Sie haben mich da schon richtig verstanden. Ich möchte dem Tod auch seine Ernsthaftigkeit nehmen. Ihn etwas versöhnlicher und emotional zugänglicher machen. Die Sterblichkeit kann auch mit einem lachenden Auge akzeptiert werden. Die Unwahrscheinlichkeit unseres Seins ist ja an sich schon ein humoristisches Ereignis der Weltgeschichte.

Wie meinen Sie das?

Wenn Sie sich mal das Alter des Kosmos vergegenwärtigen..., schauen Sie mal abends in den Himmel, wir sind ja weniger als ein Sandkorn in der Sahara. Unsere Bedeutung ist gleich Null.

Ich hatte die Gelegenheit sowohl 1999 die erste Körperwelten-Ausstellung in Mannheim, als auch die Letzte in Oberhausen zu besuchen. In Mannheim waren die Besucher noch verschreckt und verunsichert, hielten Abstand zu den Exponaten. In Oberhausen waren sie viel unbefangener und gelöster. Was hat sich in den 3 Jahren an der Rezeption der Leute verändert?

Diejenigen, die bereit sind den Schock und den Ekel zugunsten der eigenen Neugier zu ertragen, die wissen wollen was sie eigentlich zusammenhält, die werden ins Staunen verfallen und eine Art ästhetischen Schock erleben. Und dann setzt im Kopf etwas ein, das ich mal als eine Neudefinition des körperlichen Selbst bezeichnen möchte. Das Beschauen der Plastinate geht unter die eigene Haut. Und dann setzt dieses Mitteilungsbedürfnis ein. Der eigentliche Erfolg der „Körperwelten“ ist nicht der, dass so viele Besucher kommen, sondern das soviel wie noch nie in Deutschland über den Körper und das, was der Laie davon sehen darf, diskutiert wird. Am letzten Tag der Ausstellung haben wir immer das 10-Fache an Besuchern im Vergleich zum ersten Tag. Es findet eine Popularisierung und Demokratisierung der Anatomie statt.
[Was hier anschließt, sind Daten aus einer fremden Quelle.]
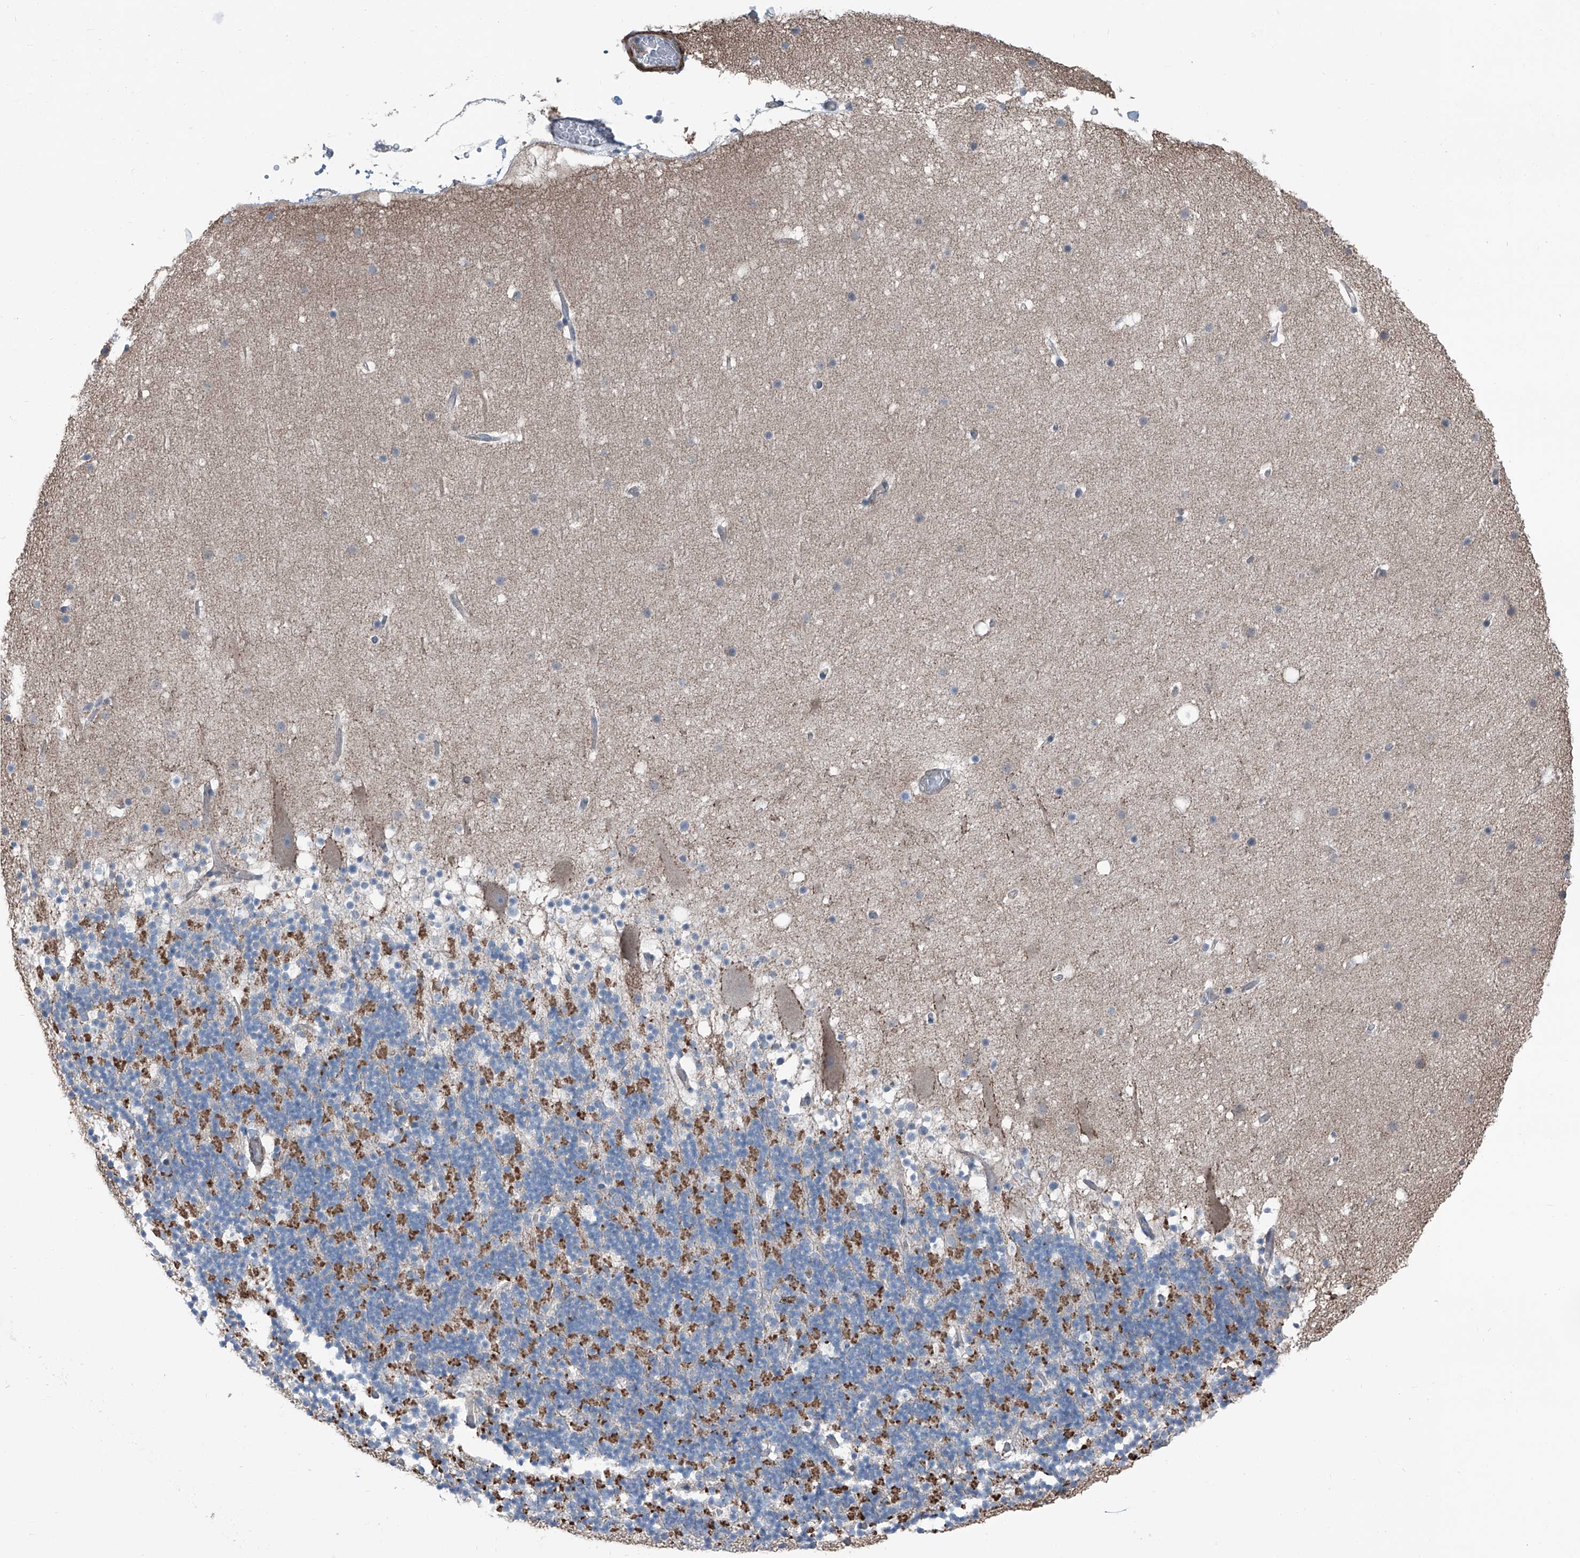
{"staining": {"intensity": "moderate", "quantity": "25%-75%", "location": "cytoplasmic/membranous"}, "tissue": "cerebellum", "cell_type": "Cells in granular layer", "image_type": "normal", "snomed": [{"axis": "morphology", "description": "Normal tissue, NOS"}, {"axis": "topography", "description": "Cerebellum"}], "caption": "This image displays immunohistochemistry staining of benign cerebellum, with medium moderate cytoplasmic/membranous expression in approximately 25%-75% of cells in granular layer.", "gene": "HSPB11", "patient": {"sex": "male", "age": 57}}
Wie lange dauert es ein Ganzkörperlastinat zu erstellen?

In etwa 1500 Arbeitsstunden. Bei dem bisher aufwendigsten Plastinat, dem Pferd und Reiter, kamen wir auf 5000 Stunden. Die Plastination ist natürlich mehr als eine „Ein-Mann-Show“. Das Institut für Plastination hat etwa 300 fest angestellte Mitarbeiter, davon 25 Präparatoren. Ich präpariere sozusagen Gedanklich, entwerfe die Gestaltplastinate und bin erst dann wieder zugegen, wenn der endgültige Moment der Positionierung gekommen ist. Derzeit habe ich 30 unvollendete Ideen für Plastinate in meinem Computer.
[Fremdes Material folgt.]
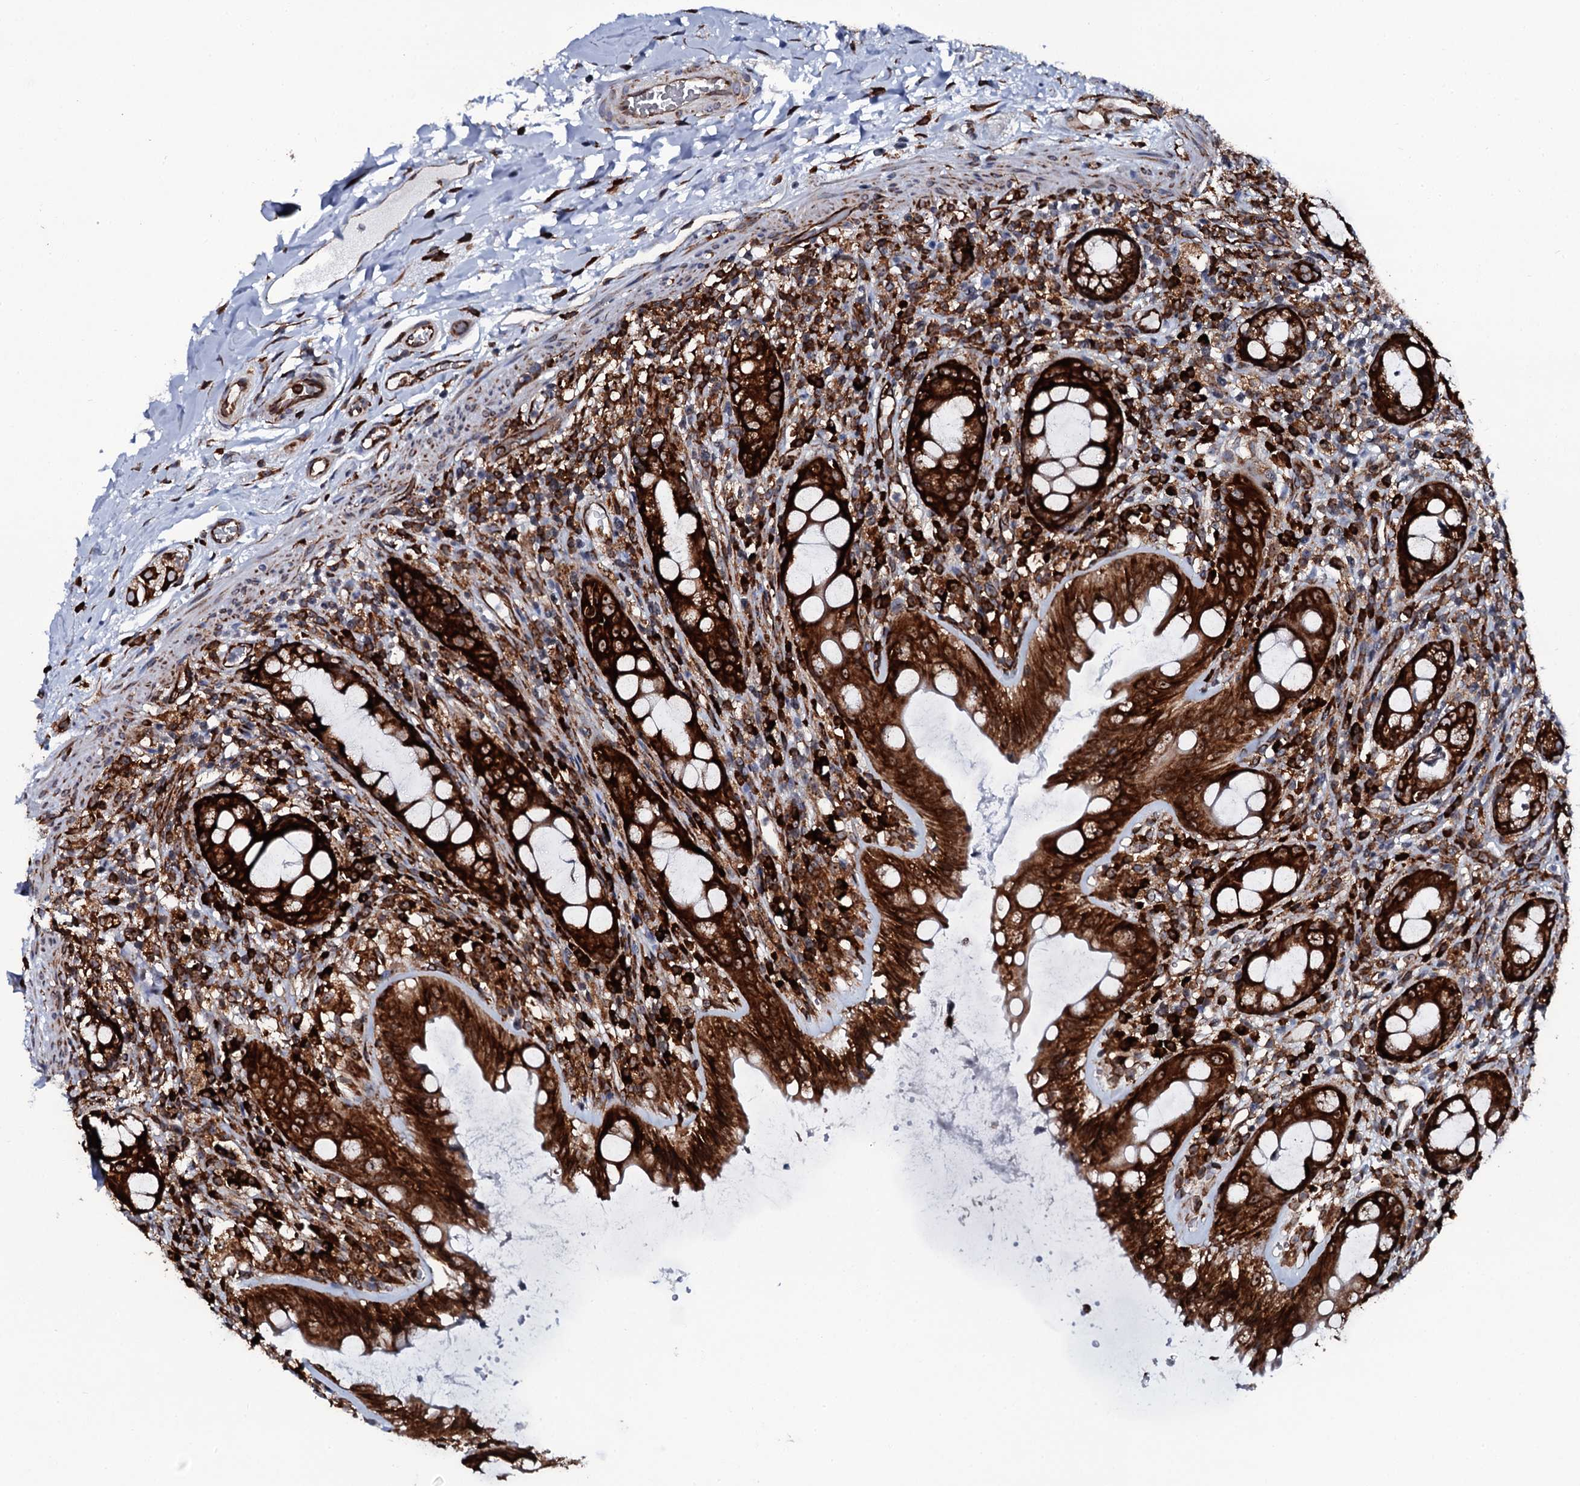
{"staining": {"intensity": "strong", "quantity": ">75%", "location": "cytoplasmic/membranous"}, "tissue": "rectum", "cell_type": "Glandular cells", "image_type": "normal", "snomed": [{"axis": "morphology", "description": "Normal tissue, NOS"}, {"axis": "topography", "description": "Rectum"}], "caption": "Normal rectum exhibits strong cytoplasmic/membranous expression in approximately >75% of glandular cells, visualized by immunohistochemistry. (DAB (3,3'-diaminobenzidine) IHC, brown staining for protein, blue staining for nuclei).", "gene": "SPTY2D1", "patient": {"sex": "female", "age": 57}}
Was entgegnen Sie Menschen, die die Körperwelten als eine Jahrmarktsattraktion beschimpfen ?

Ich zeige die anatomischen Präparate ganz bewußt auf dem Jahrmarkt der Moderne, gehe hin zum Laien, auf Messen, den Heumarkt in Köln oder hier in Berlin in den Postbahnhof, einem sehr demokratischen Ort. Ich will weg von der universitären Aura, in der der Laie immer eine gewisse Hemmschwelle oder Fremdheit empfindet.
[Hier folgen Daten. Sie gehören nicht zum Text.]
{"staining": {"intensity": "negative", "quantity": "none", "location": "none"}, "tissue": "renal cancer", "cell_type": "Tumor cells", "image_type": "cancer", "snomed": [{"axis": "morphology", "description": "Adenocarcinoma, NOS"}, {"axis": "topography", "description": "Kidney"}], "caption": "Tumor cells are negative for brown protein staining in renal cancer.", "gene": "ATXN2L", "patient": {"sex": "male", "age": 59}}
Inwieweit hat sich durch Ihre Arbeit Ihr Verhältnis zum eigenen Tod verändert?

Für mich ist der Tod so selbstverständlich geworden, dass ich mich vor ihm nicht mehr fürchten brauche. Je länger man über Ungeheuerlichkeiten nachdenkt, um so unbedrohlicher werden sie. Das verhilft mir zu einem gelasseneren und bewußteren Leben.

Weil Sie wissen, dass Sie sich selbst überleben werden?

Ja. Wir fürchten uns vor dem körperlichen Tod. Den seelischen Tod üben wir ja jeden Abend beim Einschlafen.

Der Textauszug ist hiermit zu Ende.